Barclays is expected to bow to demands by leading investors to revamp plans for a new pay scheme as it seeks to avoid reigniting a long-running feud over the remuneration of its top employees.
Sky News has learnt that several institutional investors have urged Barclays to alter a new role-based allowance for senior staff so that it is paid in shares instead of cash.
The shareholders have said that plans mooted by the bank to award share allowances to only its chief executive and chief financial officer do not go far enough.
"We want this money to be paid in stock rather than cash, potentially for all of those who will receive it," one major Barclays investor said.
Barclays is expected to heed investor concerns by expanding the pool of those who receive the role-based allowances in shares, although it may attempt to restrict the number only to those on its executive committee, who also include its chief risk officer, its heads of investment banking and its human resources director.
Several hundred Barclays staff will be eligible for the role-based pay under new European rules that come into effect this month. That number is likely to be smaller following a decision to tighten the definition of senior risk-takers within European banks.
The regulations are designed to curb excessive pay for bankers by restricting to a maximum of 200% of base salary - or 100% without shareholders' permission - the bonuses that individuals can be paid.
Pay awards for 2013 which will be decided in the coming weeks are not affected by the new rules.
Sources say the reforms would not have an inflationary effect on overall pay at Barclays because the new third chunk of remuneration would be factored in to deliberations over annual bonuses for senior staff.
Under one scenario outlined by a leading Barclays investor, a senior executive in its investment bank could be paid a basic salary of £750,000, a maximum bonus - with shareholder approval - of £1.5m, and a sum running to hundreds of thousands of pounds paid in monthly installments.
Barclays and other UK banks such as HSBC have argued that the European Union rules will inhibit their ability to compete with rivals, with some institutions complaining that staff are already being poached by non-EU rivals.
"One of the key questions to the banks is that as part of the uncertain bonus is shifted into a more certain payment then what discount should be applied to the more certain third element," said one investor when Sky News revealed Barclays' plans in October.

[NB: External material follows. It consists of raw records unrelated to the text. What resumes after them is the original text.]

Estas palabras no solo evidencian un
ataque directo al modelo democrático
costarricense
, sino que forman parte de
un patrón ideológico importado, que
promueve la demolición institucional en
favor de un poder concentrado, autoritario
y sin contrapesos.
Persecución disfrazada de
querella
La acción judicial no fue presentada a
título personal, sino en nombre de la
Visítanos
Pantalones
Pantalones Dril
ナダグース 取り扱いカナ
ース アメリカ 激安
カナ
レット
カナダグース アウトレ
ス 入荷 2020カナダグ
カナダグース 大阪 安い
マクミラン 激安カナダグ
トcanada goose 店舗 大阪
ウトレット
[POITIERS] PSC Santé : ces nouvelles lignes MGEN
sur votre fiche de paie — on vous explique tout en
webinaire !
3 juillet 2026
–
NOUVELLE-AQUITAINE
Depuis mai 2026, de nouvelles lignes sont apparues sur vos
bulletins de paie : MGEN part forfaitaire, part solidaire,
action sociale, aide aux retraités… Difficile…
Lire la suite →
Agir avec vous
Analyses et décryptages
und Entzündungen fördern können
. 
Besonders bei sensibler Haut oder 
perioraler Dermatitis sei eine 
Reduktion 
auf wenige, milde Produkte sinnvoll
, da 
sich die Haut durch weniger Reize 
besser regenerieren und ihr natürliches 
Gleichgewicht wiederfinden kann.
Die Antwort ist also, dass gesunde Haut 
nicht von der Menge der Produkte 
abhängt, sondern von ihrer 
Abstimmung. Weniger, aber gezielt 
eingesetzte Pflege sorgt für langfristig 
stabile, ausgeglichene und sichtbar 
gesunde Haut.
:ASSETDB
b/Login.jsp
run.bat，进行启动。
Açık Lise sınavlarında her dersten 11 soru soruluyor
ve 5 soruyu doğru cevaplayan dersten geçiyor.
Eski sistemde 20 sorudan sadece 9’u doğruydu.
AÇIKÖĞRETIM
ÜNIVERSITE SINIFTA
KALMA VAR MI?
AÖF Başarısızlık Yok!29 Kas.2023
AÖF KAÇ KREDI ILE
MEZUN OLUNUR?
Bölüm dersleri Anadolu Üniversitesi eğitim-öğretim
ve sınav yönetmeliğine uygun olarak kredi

"There are also a lot of questions on how the new third element is determined and how much transparency shareholders will get on this."
The issue of transparency will be particularly crucial since banks have been ordered to disclose more information about how much they pay their top staff.
Hundreds of thousands of City bankers are likely to be caught up in the EU remuneration rules, and other banks are also understood to be planning structures similar to that being discussed at Barclays.
Bankers' pay is already subject to rules relating to the proportions that can be paid in cash and shares, and much of it has had to be deferred for at least three years under reforms introduced in the aftermath of the financial crisis.
Last summer, the Parliamentary Commission on Banking Standards proposed a 10-year deferral period for senior bankers' pay in order to encourage a greater focus on long-termism in the City.
The Treasury, which last autumn mounted a legal challenge to Brussels' efforts to impose a maximum two-for-one bonus/pay ratio, is being kept informed about the plans of each of the major lenders.
The UK banks will ask shareholders to vote at next year's annual general meetings on a resolution to allow them to pay up to twice the level of base salaries to senior staff as annual bonuses.
Barclays is particularly anxious to avoid a new row over pay following the confrontations that dogged Bob Diamond's tenure as chief executive of the bank.
Antony Jenkins, the current chief executive, said last week that high pay was a necessary feature of competing in many of the business areas in which Barclays has a presence.
Barclays, which raised nearly £6bn from selling new stock last year, declined to comment on talks with shareholders about the new role-based allowances.